**EXERCISE PASSAGE:**
====

NMCC celebrates opening of new water treatment technology lab, degree program
PRESQUE ISLE, Maine — Northern Maine Community College marked the official beginning of its water treatment technology program on Thursday, Oct. 11, with a ribbon cutting for a newly built lab that serves as a hands-on classroom space for students.
Officials from NMCC, the Maine Department of Environmental Protection, Maine Department of Health and Human Services and the water treatment technology field have been collaborating for nearly two years to create the necessary programming at the college to train students and fulfill what they believe to be a crucial workforce need for the state.
Those efforts have resulted in the creation of a two-year associate’s degree in water treatment technology and certificate programs for both water and wastewater technology.
“Over the years we’ve seen a trend where the majority of people working in water treatment plants in the state are aged 50 and older,” said Paul Mercer, Maine DEP commissioner, during Thursday’s ribbon cutting ceremony. “NMCC is giving young people an opportunity to learn about emerging technologies and prepare for careers in the 400 water treatment plants that exist in the state.”
The expected retirement of those current employees provided much motivation for NMCC to establish what is thus far the only college-level water treatment technology program in Maine. Currently six students are enrolled in the program, but instructor John Belyea, who also is a licensed professional engineer, expects that as more people become aware of the career opportunities available, the program will grow in size. In spring 2019, the courses will be available to students across the state and country through video conferencing from the NMCC lab.

====

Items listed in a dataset
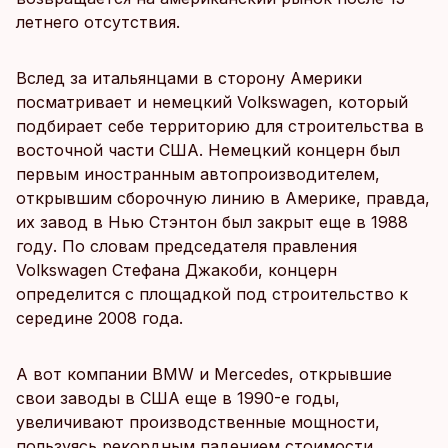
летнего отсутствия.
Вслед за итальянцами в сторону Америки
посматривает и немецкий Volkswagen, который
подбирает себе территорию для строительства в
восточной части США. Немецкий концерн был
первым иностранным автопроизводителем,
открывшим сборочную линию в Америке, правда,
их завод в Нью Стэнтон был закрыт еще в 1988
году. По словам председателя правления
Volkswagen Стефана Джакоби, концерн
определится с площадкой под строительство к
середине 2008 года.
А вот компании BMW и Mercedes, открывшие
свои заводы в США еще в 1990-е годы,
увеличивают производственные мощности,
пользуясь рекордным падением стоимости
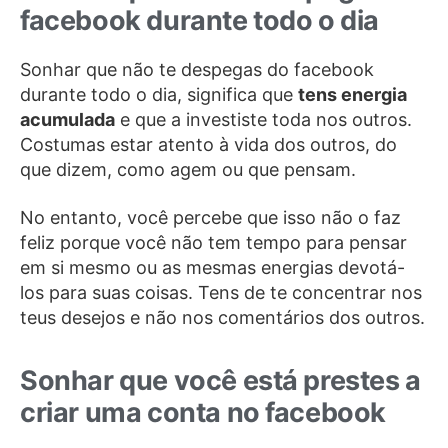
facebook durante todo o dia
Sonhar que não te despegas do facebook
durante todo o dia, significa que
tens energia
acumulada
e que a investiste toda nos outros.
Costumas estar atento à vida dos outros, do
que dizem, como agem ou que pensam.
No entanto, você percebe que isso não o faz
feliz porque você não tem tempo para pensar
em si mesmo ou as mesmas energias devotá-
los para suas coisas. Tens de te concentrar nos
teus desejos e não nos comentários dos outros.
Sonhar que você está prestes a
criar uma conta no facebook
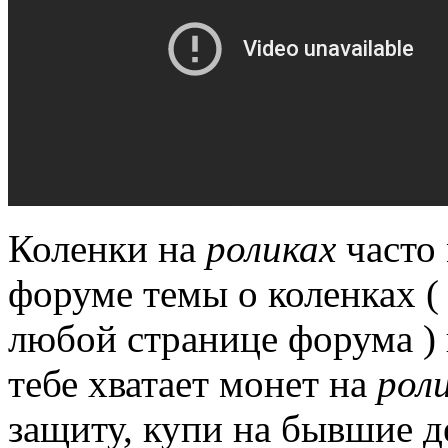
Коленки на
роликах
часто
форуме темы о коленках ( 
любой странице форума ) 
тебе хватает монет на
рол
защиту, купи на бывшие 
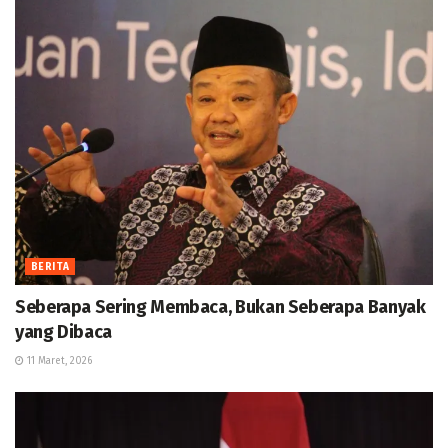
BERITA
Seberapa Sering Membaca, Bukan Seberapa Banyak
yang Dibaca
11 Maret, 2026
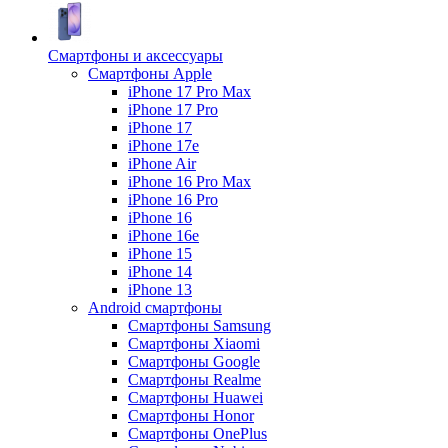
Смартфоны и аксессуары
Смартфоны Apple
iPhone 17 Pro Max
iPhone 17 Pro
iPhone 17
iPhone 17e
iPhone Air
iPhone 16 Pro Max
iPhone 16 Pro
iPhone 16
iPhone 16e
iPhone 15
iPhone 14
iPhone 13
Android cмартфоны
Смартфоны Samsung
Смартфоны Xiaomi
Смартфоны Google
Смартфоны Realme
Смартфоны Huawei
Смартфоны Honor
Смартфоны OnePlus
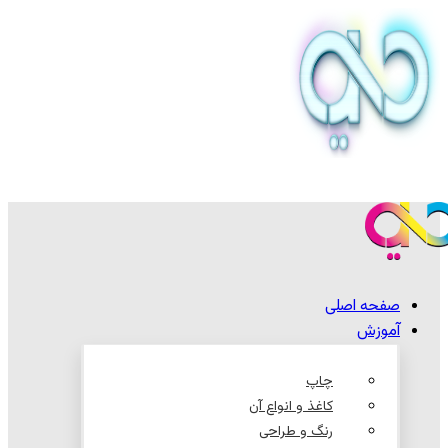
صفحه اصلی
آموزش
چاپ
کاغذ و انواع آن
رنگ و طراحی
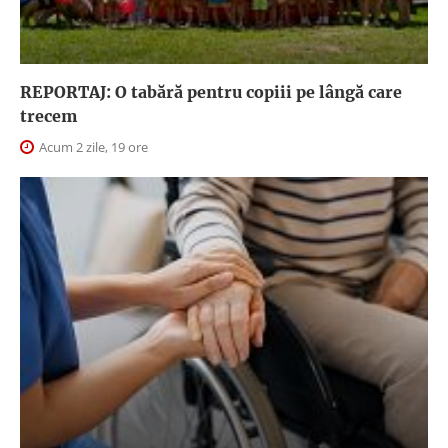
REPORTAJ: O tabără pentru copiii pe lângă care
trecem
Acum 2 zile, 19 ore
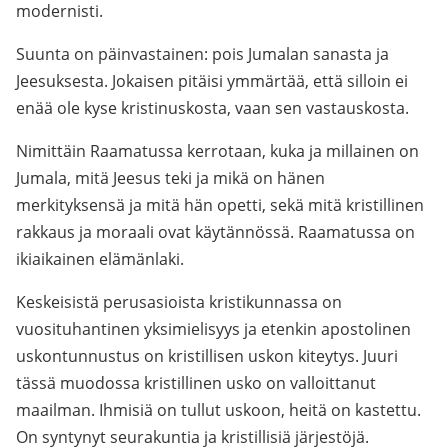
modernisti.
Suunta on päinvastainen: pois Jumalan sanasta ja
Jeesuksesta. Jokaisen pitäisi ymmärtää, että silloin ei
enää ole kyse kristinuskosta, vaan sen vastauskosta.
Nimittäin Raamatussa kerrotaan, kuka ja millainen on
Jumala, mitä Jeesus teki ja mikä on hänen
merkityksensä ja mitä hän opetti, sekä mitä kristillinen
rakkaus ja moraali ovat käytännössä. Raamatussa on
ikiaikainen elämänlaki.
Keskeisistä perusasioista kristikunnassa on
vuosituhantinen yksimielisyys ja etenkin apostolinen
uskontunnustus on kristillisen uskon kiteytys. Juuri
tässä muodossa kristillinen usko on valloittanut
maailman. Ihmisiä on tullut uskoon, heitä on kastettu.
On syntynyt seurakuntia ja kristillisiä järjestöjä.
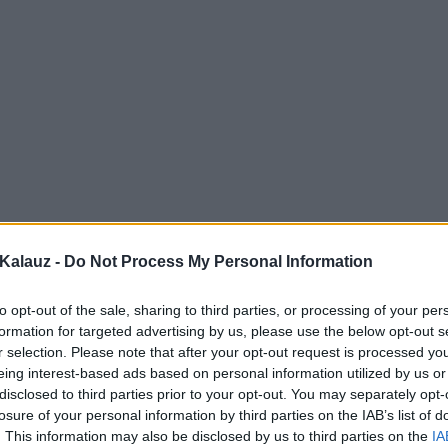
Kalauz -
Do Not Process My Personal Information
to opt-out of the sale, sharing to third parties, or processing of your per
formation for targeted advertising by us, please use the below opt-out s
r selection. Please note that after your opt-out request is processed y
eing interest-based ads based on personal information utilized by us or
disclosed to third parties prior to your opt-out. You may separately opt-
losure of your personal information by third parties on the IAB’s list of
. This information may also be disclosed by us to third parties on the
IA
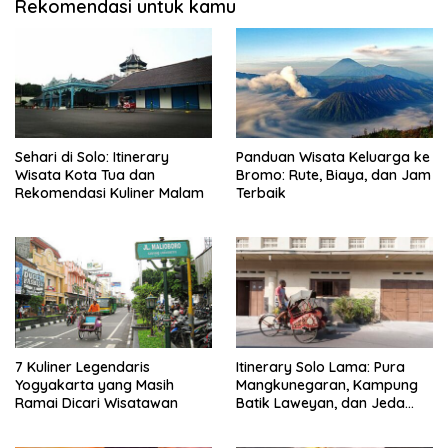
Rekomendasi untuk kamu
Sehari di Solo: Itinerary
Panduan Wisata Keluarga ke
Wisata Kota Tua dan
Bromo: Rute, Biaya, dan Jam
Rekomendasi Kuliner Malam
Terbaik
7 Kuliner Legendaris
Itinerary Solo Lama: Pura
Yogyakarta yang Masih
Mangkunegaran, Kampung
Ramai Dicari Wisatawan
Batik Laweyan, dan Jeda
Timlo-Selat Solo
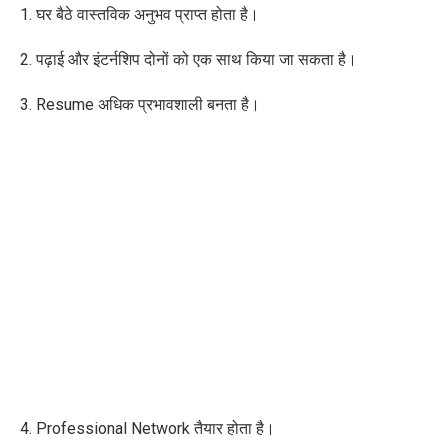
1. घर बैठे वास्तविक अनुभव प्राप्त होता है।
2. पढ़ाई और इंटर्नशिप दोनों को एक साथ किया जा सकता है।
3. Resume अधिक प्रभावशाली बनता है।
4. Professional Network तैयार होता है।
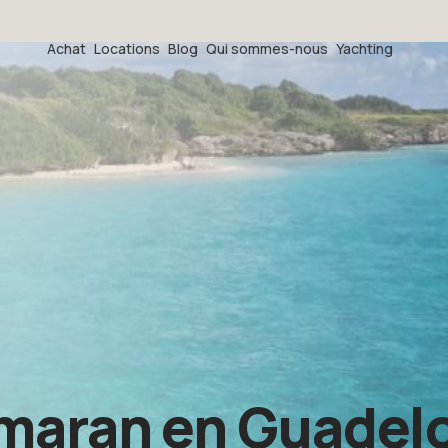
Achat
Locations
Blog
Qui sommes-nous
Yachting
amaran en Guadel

====

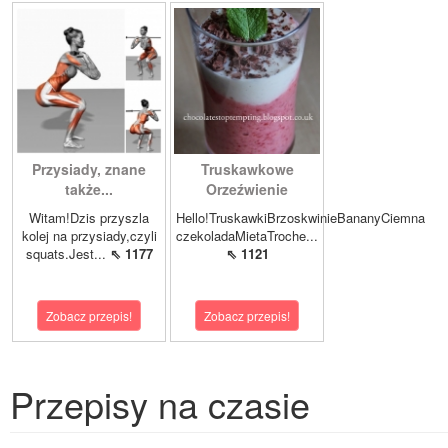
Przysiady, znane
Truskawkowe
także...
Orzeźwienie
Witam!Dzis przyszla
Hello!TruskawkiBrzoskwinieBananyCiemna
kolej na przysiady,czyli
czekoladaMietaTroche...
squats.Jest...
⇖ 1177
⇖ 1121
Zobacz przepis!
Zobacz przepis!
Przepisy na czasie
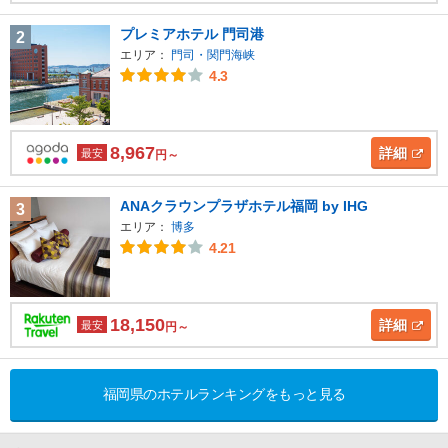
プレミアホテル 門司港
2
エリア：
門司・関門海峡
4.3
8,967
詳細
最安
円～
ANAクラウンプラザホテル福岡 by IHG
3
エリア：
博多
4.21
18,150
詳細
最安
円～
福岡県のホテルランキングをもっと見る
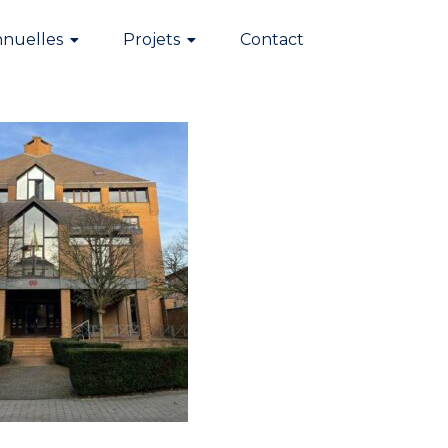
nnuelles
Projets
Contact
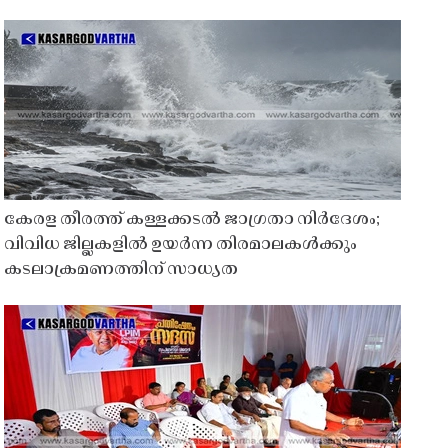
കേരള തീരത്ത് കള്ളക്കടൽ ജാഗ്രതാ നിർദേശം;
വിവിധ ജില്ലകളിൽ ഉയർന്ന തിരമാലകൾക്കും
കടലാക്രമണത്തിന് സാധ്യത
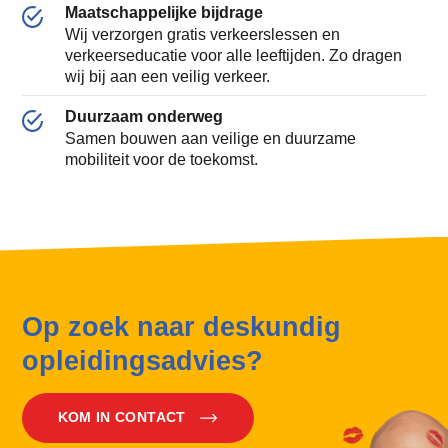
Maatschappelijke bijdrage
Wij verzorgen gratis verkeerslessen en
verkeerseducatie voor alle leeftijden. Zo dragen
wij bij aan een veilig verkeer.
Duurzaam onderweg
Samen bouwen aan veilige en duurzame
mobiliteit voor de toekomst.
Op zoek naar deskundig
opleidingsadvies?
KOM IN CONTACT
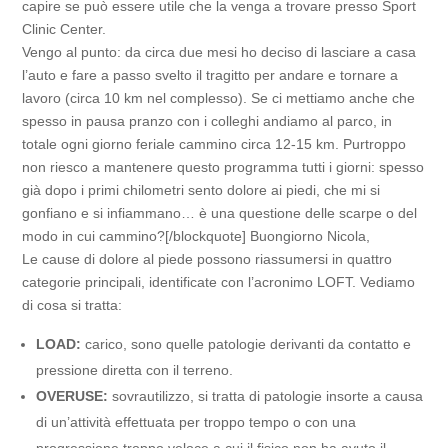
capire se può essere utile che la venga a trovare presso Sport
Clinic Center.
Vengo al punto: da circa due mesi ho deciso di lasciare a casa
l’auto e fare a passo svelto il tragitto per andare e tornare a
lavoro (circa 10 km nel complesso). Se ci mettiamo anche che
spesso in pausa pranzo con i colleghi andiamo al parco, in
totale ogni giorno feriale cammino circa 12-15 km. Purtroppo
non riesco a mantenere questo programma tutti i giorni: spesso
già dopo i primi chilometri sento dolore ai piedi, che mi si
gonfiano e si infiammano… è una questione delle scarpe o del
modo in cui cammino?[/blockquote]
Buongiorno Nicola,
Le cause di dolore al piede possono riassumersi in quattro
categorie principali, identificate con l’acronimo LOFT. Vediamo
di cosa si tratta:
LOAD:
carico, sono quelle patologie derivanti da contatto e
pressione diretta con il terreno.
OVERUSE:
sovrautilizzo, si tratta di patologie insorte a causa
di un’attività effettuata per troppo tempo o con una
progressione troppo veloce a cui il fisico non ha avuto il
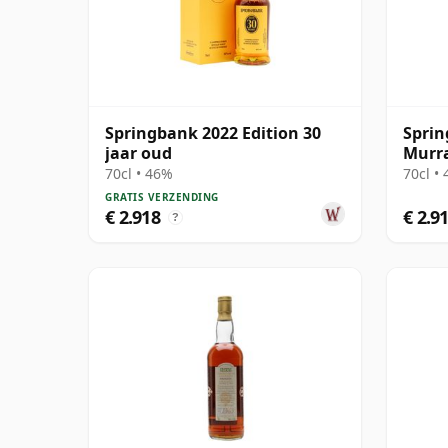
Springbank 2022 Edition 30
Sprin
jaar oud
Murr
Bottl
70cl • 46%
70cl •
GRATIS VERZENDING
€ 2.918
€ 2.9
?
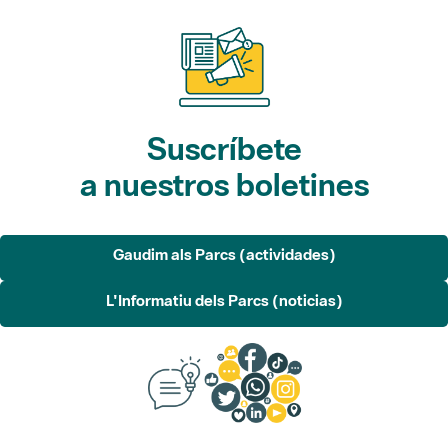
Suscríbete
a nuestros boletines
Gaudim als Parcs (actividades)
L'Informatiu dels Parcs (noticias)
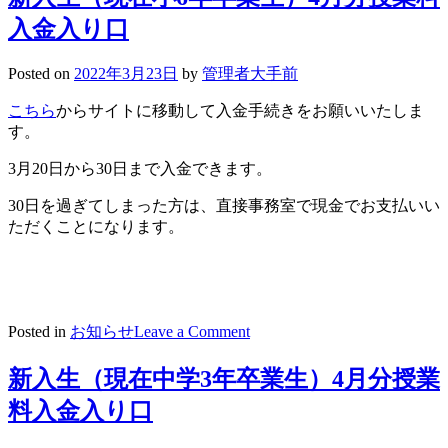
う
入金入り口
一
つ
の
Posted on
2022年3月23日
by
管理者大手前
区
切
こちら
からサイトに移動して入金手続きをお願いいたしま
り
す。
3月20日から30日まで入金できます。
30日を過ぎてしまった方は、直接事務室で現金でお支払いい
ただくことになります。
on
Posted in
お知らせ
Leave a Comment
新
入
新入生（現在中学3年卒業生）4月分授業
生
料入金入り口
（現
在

====

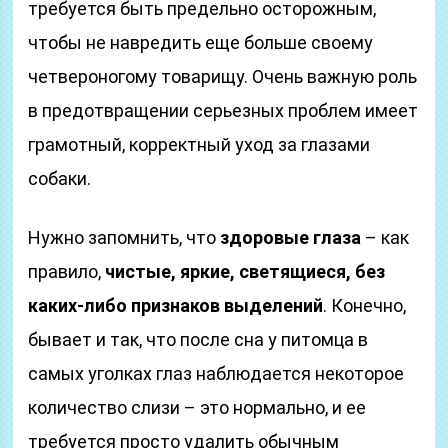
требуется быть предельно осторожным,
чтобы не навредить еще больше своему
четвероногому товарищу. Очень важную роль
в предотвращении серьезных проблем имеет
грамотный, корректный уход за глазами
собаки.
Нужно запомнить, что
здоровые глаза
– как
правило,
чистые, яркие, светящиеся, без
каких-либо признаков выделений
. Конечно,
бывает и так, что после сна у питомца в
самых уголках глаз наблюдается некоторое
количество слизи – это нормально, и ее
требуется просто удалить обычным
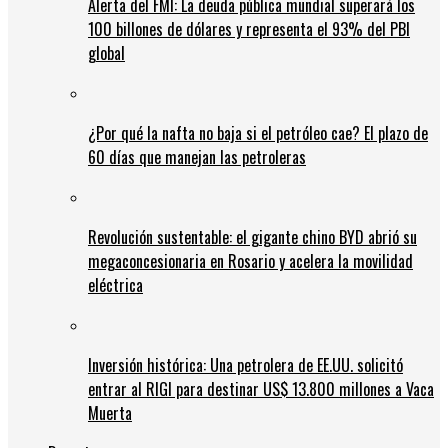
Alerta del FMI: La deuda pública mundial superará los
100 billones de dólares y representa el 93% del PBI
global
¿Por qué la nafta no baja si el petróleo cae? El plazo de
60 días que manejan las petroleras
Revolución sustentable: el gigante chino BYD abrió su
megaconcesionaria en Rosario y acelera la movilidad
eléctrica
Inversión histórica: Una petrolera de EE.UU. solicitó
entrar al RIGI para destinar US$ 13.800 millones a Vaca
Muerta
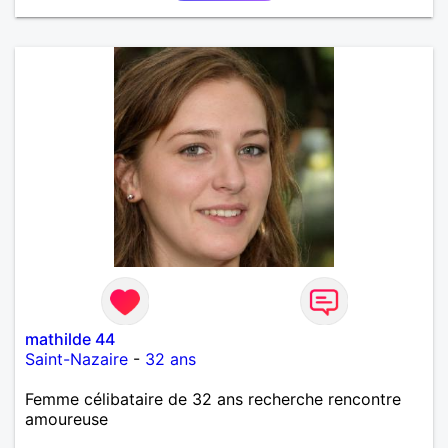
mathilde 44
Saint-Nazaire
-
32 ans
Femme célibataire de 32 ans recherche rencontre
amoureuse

====

**ACTIVITY LIST:**
(1) Reproduce, without alteration, the portion of the water treatment program article that begins at the words "Those efforts have" and ends after the words "and wastewater technology.".
(2) Extend the article on the NMCC water treatment technology program, continuing from its final sentence.

**RESPONSES:**
(1)
Those efforts have resulted in the creation of a two-year associate’s degree in water treatment technology and certificate programs for both water and wastewater technology.

(2)
To design the new laboratory, Belyea drew inspiration from a similar space created by colleague Robert Rak, coordinator and professor of environmental technology at Bristol Community College in Fall River, Massachusetts. The space includes a pilot water treatment system and water analysis equipment. Students from NMCC’s building construction technology and plumbing and heating programs assisted with the building of the lab.
Belyea noted that the lab space will allow students to combine what they’ll learn in mathematics, chemistry, physics and natural sciences with the practical skills needed to operate machinery and tools in a real water treatment facility. They will also go on tours of the 12 water treatment facilities in Aroostook County and meet the people who might soon be their future employers and co-workers.
“Our classes have been going very well this semester. The students are bright, responsible and willing to work hard to understand the material,” Belyea said.
Student Amanda Guerrette of Caribou currently is a medical technician and certified nurse’s assistant at the Maine Veterans Home in Caribou and said she decided to enroll in the water treatment technology program to pursue “something different” in her professional career.
“This is my first time attending college. I’m not sure yet which jobs I’d like to pursue after graduating, but I’m open to whatever comes my way,” Guerrette said.
Clinton Perry of Woodland earned a degree in computer technology from NMCC in 2013, but saw the potential for career growth when he learned about the demand for younger workers in the water treatment technology field.
“I’ve enjoyed the classes because they’re challenging and hands-on. I appreciate how we’ve been able to actually use the tools that we’ll be using in our work as well as learn about them,” Perry said.